▶ [Problem description] Taking the line with "ring dip: (197, 227)" as the first and the line with "pinky tip: (281, 115)" as the last, set down exactly every line in that range from the entries below, and no more.

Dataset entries
--
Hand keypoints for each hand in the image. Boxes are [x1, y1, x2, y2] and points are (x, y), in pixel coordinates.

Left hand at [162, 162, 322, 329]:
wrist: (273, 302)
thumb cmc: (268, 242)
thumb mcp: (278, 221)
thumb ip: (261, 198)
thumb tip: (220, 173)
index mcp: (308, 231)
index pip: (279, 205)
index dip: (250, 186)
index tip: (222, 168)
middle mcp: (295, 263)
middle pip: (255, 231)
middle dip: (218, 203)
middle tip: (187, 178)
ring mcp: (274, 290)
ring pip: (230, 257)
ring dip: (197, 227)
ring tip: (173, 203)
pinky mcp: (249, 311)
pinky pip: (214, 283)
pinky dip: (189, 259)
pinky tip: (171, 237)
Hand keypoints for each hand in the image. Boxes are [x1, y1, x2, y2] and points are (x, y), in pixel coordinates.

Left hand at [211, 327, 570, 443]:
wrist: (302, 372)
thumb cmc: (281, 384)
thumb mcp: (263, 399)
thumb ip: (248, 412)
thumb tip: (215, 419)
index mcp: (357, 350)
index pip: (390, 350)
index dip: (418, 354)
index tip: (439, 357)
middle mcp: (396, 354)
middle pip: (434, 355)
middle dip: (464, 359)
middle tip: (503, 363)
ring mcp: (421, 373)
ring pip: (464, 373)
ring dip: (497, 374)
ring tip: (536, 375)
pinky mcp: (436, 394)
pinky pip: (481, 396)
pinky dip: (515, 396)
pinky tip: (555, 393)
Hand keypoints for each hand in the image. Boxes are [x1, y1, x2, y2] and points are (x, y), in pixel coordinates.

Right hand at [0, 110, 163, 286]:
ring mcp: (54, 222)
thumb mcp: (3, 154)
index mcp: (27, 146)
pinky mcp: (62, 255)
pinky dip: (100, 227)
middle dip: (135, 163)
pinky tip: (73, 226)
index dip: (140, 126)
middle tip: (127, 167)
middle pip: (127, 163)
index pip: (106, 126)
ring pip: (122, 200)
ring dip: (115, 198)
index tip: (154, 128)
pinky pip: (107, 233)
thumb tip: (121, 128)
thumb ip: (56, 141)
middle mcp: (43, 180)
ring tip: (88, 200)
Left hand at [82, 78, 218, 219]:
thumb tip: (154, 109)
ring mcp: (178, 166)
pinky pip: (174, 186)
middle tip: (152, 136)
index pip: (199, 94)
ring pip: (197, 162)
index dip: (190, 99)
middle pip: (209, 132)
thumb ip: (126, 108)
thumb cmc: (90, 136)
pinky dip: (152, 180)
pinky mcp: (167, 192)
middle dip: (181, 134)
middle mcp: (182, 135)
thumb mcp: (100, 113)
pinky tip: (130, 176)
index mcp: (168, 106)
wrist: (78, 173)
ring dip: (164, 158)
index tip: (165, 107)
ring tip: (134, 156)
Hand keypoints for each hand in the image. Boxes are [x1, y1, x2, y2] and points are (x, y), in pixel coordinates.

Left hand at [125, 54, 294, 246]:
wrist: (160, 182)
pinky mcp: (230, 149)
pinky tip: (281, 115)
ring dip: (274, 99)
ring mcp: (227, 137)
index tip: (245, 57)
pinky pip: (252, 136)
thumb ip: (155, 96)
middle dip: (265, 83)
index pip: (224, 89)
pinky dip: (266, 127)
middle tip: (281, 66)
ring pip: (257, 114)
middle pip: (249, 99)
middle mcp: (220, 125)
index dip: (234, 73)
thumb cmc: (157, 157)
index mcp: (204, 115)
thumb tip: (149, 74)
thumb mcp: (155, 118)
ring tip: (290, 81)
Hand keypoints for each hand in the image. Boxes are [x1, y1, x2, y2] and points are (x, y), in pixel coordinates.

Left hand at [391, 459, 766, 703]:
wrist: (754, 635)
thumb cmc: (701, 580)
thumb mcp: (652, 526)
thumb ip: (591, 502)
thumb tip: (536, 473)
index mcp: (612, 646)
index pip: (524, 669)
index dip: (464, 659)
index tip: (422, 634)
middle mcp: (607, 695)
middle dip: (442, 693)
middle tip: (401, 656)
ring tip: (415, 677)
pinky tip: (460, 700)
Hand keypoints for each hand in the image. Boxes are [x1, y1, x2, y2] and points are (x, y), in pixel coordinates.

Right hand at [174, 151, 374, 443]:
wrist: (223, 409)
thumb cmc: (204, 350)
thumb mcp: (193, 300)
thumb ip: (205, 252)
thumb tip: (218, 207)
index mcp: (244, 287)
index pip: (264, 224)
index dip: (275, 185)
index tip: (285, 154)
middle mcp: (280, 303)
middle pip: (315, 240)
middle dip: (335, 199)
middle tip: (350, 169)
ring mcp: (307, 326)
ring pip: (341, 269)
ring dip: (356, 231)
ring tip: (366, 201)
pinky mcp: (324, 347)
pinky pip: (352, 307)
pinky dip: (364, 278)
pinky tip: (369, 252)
--
▶ [Exercise solution]
ring dip: (197, 227)
ring tip: (173, 203)
pinky mcp: (249, 311)
pinky pip: (214, 283)
pinky dip: (189, 259)
pinky tip: (171, 237)
Hand keypoints for each hand in the image. Boxes are [x1, y1, x2, y2] and points are (x, y), in pixel coordinates.

Left hand at [211, 327, 570, 443]:
wrist: (302, 372)
thumb cmc: (281, 384)
thumb mcp: (263, 399)
thumb ip: (248, 412)
thumb tip: (215, 419)
index mcp: (357, 350)
index pip: (390, 350)
index dip: (418, 354)
index tip: (439, 357)
middle mcp: (396, 354)
middle pip: (434, 355)
middle dip: (464, 359)
middle tip: (503, 363)
ring mcp: (421, 373)
ring pip: (464, 373)
ring dip: (497, 374)
ring tip: (536, 375)
pinky mcp: (436, 394)
pinky pip: (481, 396)
pinky dip: (515, 396)
pinky tip: (555, 393)
Hand keypoints for each hand in the image. Boxes are [x1, y1, x2, y2] and points are (x, y), in pixel coordinates.

Right hand at [0, 110, 163, 286]:
ring mcp: (54, 222)
thumb mcp: (3, 154)
index mcp: (27, 146)
pinky mcp: (62, 255)
pinky dip: (100, 227)
middle dip: (135, 163)
pinky tip: (73, 226)
index dip: (140, 126)
middle tip: (127, 167)
middle pip: (127, 163)
index pip: (106, 126)
ring pip: (122, 200)
ring dip: (115, 198)
index tip: (154, 128)
pinky pip: (107, 233)
thumb tip: (121, 128)
thumb ip: (56, 141)
middle mcp: (43, 180)
ring tip: (88, 200)
Left hand at [82, 78, 218, 219]:
thumb tip: (154, 109)
ring mcp: (178, 166)
pinky pip: (174, 186)
middle tip: (152, 136)
index pip: (199, 94)
ring pip: (197, 162)
index dip: (190, 99)
middle pip: (209, 132)
thumb ip: (126, 108)
thumb cmc: (90, 136)
pinky dip: (152, 180)
pinky mcp: (167, 192)
middle dip: (181, 134)
middle mcp: (182, 135)
thumb mcp: (100, 113)
pinky tip: (130, 176)
index mcp: (168, 106)
wrist: (78, 173)
ring dip: (164, 158)
index tip: (165, 107)
ring tip: (134, 156)
Hand keypoints for each hand in the image. Boxes are [x1, y1, x2, y2] and points are (x, y), in pixel coordinates.

Left hand at [125, 54, 294, 246]:
wrist: (160, 182)
pinky mcp: (230, 149)
pinky tip: (281, 115)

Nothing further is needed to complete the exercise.